Ces 8000 enfants ont perdu cette année scolaire. Mais il faut que dans l’avenir, plus précisément à partir de 2019, ils puissent se présenter aux examens, ne serait-ce qu’au CEP, pour ceux qui auront dépassé l’âge maximum pour se présenter au concours d’entrée en 6ème. Il faut surtout que cela n’arrive plus à un enfant camerounais. Tout camerounais devrait se présenter aux examens et concours, sans se heurter au problème aisément soluble qu’est l’acte de naissance. C’est le droit le plus élémentaire de ces jeunes enfants qui n’ont commis aucune faute.
Comment éradiquer le mal ? L’information est la première ressource. A cette fin, le présent article est un guide tendant à mettre à la disposition des personnes concernées toutes les informations utiles contenues dans l'ordonnance n° 81-02 du 29 juin 1981 portant organisation de l'état civil et diverses dispositions relatives à l'état des personnes physiques telle modifiée par la Loi n°2011/011 du 06 mai 2011 .

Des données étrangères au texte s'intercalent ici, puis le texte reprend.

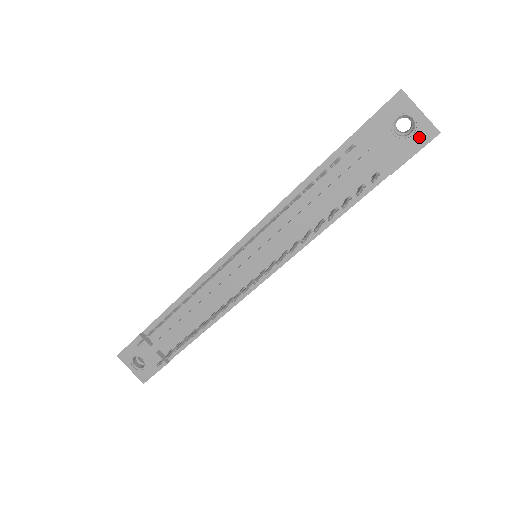
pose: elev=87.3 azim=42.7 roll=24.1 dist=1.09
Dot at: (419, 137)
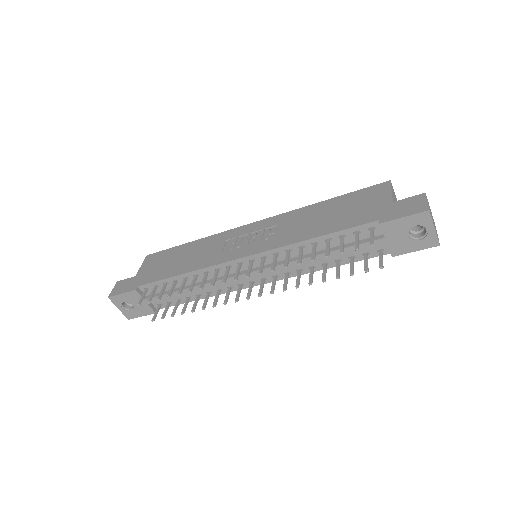
Dot at: (424, 243)
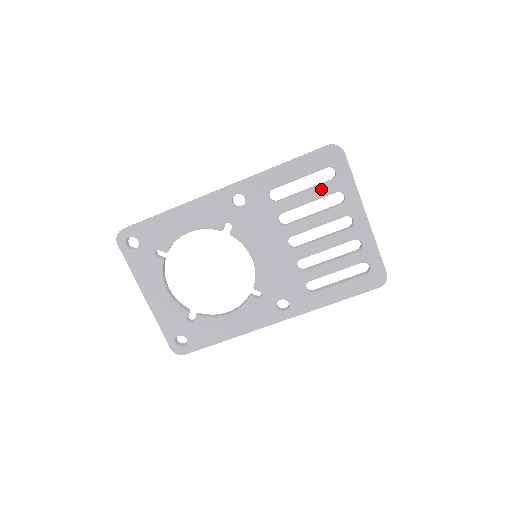
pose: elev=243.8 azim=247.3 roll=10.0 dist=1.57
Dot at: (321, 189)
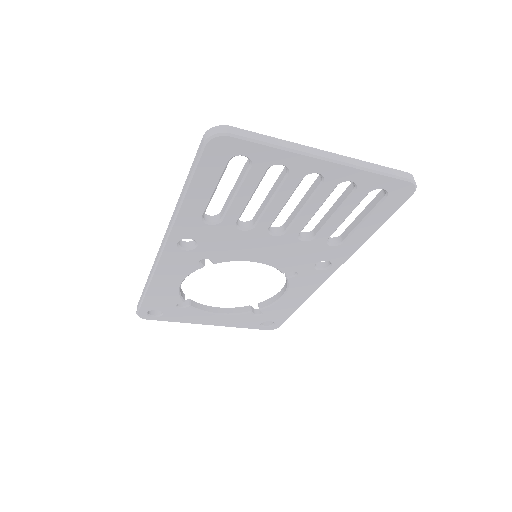
Dot at: (248, 181)
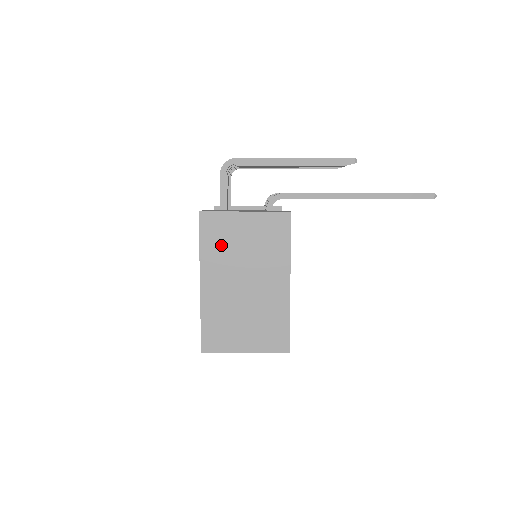
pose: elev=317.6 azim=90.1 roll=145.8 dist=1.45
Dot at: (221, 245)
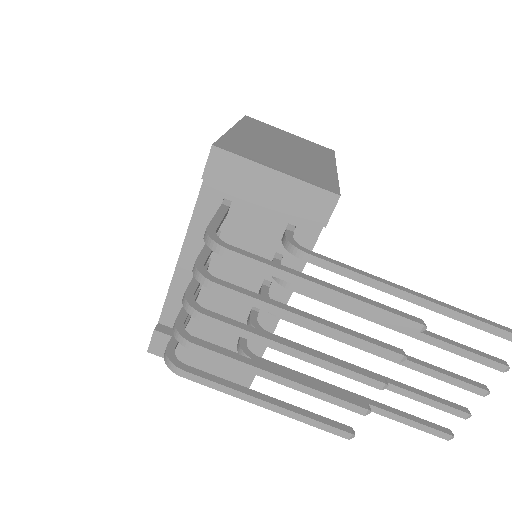
Dot at: occluded
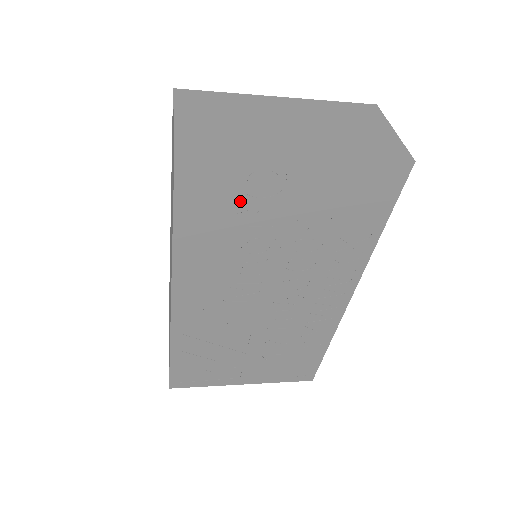
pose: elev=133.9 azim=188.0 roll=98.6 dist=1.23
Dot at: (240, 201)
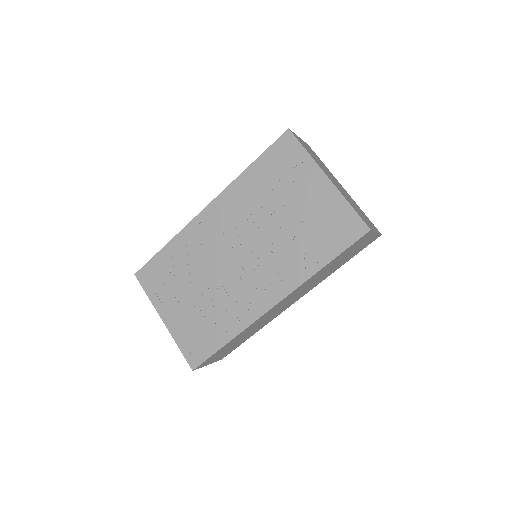
Dot at: (286, 177)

Voici les principales dispositions dudit texte dont la connaissance peut aider à faire en sorte que dès sa naissance tout enfant puisse avoir un acte de naissance ?
Que faire pour chaque enfant qui naîtra désormais obtienne son acte de naissance ?
Question : Où faut-il déclarer la naissance de l’enfant ?
Réponse : La naissance de chaque enfant doit être déclarée à l'officier d'état civil du lieu de naissance, c’est-à-dire à la représentation de la mairie la plus proche de la localité (quartier, village, ville…) où l’enfant est né.
Question : Le délai pour déclarer la naissance d’un enfant est-il limité ?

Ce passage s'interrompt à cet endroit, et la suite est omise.